Share

Yellowstone Grizzly Bear To Be Euthanized For Mauling Montana Hiker

Last week, one hiker was mauled and killed by a grizzly bear in Yellowstone National Park, according to discovery. If they were unable to house the cubs, the young bears would also be sentenced to death. The National Park Service has identified the victim as Lance Crosby of Billings, Montana.

Advertisement

Crosby’s body, which was partially consumed, was found by a park ranger Friday near the Elephant Back Loop Trail in the park’s Lake Village area, after the man was reported missing by his co-workers Friday morning.

Wildlife biologists will use evidence collected at the scene, including paw measurements, scat samples and DNA, to determine if the female bear in custody is indeed the culprit. It’s much more likely that he wandered onto them, startled them, and the mother attacked him to protect her cubs.

But those deaths, apparently the results of a grizzly bear encounter and of 100-degree temperatures, are an anomaly, according to National Park Service statistics.

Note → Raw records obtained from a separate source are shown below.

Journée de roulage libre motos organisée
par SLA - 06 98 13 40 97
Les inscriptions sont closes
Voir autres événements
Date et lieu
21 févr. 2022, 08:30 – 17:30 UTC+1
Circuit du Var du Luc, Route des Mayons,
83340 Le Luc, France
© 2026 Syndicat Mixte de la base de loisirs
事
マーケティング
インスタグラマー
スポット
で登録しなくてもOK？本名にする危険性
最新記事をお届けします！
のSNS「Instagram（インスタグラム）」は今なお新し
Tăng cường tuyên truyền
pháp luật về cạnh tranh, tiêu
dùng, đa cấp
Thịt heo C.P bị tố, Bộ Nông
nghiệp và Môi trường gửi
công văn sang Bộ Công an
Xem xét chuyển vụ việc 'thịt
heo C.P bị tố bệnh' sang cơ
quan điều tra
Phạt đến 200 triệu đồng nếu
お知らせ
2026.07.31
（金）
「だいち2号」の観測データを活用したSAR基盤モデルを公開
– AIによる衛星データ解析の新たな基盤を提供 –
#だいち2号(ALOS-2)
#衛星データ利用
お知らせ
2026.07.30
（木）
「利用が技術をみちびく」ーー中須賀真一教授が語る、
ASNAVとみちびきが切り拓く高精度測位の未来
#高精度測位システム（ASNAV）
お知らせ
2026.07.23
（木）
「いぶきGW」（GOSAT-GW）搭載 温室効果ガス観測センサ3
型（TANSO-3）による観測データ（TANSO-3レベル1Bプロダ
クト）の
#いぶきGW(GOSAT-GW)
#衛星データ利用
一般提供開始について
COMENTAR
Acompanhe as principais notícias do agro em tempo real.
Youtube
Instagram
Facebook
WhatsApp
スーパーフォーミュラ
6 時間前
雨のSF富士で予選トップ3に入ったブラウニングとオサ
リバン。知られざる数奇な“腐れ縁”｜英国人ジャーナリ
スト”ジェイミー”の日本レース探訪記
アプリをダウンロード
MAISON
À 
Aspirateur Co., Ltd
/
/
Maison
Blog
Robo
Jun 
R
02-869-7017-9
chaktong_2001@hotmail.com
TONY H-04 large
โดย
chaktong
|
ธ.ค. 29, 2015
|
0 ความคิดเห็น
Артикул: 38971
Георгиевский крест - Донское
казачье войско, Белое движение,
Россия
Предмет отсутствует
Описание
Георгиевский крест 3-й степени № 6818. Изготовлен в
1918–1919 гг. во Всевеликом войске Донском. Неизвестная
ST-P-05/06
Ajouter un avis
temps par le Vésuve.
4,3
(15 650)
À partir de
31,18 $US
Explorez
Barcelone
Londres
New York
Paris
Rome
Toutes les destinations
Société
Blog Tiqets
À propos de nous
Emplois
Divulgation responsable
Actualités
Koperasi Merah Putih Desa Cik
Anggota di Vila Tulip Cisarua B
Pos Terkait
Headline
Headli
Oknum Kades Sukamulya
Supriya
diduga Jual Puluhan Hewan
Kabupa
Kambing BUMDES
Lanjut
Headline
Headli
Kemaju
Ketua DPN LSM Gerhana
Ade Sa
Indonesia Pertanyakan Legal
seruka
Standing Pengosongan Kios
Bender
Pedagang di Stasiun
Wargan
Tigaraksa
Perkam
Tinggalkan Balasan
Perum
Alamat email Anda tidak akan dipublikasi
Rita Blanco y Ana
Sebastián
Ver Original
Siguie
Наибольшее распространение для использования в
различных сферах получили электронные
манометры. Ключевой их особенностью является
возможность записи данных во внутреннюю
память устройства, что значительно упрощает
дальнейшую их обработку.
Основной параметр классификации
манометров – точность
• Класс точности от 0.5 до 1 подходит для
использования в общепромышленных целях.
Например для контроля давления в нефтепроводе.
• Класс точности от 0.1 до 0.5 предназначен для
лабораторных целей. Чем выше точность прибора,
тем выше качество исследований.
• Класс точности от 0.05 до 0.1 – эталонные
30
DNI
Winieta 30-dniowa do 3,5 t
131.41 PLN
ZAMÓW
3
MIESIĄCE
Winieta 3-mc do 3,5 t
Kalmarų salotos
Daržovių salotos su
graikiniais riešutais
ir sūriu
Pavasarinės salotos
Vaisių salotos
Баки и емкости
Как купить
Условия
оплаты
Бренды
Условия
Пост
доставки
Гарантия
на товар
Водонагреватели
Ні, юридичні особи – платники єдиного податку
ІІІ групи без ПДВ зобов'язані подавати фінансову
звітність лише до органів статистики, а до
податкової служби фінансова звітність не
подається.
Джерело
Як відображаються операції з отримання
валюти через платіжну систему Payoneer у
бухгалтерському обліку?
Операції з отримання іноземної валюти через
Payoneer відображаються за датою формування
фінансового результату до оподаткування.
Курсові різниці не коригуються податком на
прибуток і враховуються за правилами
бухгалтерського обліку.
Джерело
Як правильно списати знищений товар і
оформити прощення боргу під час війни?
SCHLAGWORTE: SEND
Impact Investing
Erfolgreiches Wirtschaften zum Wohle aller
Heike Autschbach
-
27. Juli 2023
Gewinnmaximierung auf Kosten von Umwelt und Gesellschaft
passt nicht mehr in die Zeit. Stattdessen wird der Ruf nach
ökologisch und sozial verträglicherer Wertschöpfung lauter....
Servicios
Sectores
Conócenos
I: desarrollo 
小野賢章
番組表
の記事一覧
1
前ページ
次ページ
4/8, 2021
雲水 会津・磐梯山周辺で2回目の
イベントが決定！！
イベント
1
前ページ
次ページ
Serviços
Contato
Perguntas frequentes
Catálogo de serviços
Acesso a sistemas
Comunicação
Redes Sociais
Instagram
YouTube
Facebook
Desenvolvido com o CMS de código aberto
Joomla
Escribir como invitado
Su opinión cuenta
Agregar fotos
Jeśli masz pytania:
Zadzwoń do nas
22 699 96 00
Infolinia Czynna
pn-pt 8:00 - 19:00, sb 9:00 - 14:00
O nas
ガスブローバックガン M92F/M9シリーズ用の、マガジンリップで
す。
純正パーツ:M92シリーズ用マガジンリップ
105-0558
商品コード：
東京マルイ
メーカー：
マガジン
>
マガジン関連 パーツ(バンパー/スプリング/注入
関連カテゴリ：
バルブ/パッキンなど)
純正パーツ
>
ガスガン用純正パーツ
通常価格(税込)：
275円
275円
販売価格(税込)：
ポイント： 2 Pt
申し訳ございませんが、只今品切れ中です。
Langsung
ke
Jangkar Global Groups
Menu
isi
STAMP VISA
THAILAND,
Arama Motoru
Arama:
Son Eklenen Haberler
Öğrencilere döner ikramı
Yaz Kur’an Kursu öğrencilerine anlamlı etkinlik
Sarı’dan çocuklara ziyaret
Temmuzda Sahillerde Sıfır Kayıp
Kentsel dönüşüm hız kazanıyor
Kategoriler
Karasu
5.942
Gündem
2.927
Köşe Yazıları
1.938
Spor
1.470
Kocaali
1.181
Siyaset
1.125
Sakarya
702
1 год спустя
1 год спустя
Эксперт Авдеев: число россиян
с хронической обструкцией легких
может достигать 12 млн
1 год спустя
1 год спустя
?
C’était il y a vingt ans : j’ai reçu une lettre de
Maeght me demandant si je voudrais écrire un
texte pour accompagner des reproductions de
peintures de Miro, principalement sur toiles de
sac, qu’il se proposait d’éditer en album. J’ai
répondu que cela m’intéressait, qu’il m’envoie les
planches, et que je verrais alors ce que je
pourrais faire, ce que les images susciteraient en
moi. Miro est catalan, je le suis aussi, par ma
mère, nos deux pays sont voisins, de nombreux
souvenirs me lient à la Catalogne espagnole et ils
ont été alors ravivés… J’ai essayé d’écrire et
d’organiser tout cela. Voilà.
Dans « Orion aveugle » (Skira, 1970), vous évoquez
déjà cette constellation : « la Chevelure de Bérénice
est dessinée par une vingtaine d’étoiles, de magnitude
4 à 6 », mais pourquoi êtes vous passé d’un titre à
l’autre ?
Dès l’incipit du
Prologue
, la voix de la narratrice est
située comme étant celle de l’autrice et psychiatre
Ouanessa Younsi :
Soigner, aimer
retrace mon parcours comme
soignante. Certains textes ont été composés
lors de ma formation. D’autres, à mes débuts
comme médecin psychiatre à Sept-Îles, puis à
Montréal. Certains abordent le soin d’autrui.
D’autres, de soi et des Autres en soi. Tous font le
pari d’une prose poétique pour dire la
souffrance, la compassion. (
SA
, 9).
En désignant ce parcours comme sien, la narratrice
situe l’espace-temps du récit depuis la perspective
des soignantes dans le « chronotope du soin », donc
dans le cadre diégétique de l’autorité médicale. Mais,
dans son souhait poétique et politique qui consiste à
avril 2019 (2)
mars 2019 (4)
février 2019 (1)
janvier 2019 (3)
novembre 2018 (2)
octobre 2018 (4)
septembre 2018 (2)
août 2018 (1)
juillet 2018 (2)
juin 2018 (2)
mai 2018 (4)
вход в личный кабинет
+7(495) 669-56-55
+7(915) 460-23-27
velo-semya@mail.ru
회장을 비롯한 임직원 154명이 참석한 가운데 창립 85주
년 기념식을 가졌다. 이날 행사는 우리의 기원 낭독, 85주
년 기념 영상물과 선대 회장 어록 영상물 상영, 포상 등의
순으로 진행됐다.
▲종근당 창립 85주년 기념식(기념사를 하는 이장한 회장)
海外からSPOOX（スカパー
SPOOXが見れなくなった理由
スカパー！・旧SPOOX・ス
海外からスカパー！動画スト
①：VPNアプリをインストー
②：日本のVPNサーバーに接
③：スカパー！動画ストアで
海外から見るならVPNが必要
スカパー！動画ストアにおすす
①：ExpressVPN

“The decision to euthanize a bear is one that we do not take lightly”. Yellowstone has had a grizzly bear management program since 1983.

“A defensive bear is one you have surprised, which can elicit an extremely rapid attack”, according to the Montana Fish, Wildlife and Parks guidelines. A park spokeswoman told reporters this was the first human-bear encounter in the park in 2015, but there have been five non-fatal bison gorings.

Barbara Gallagher wrote on Facebook said: “This bear was in it’s habitat and a person was also in it. The bear protected her cubs as is natural”.

I hope park administrators will refuse to kill the bears, or at least the people who are sent out to do the killing will say “no”, as did Bryce Casavant, a most courageous conservation officer who refused to kill two black bear cubs near Port Hardy on northern Vancouver Island and was suspended for his refusal to do so.

Campbell began the Bear 760 group after a bear in Grand Teton National Park, Grizzly Bear 760, was relocated out of the valley and a few weeks later euthanized by Wyoming Game and Fish for a variety of reasons based on their protocol. Crosby previously lived in Yellowstone and worked with several of the park’s medical clinics in the past. They simply did what bears do.

The name of the individual is being withheld pending family notification, officials said. Two of them were killed in separate incidents in 2011.

The grizzly’s cubs will not be able to survive without it, said Yellowstone spokeswoman Amy Bartlett.

Advertisement

A total of 1,025 people died in national parks from 2007 to 2013.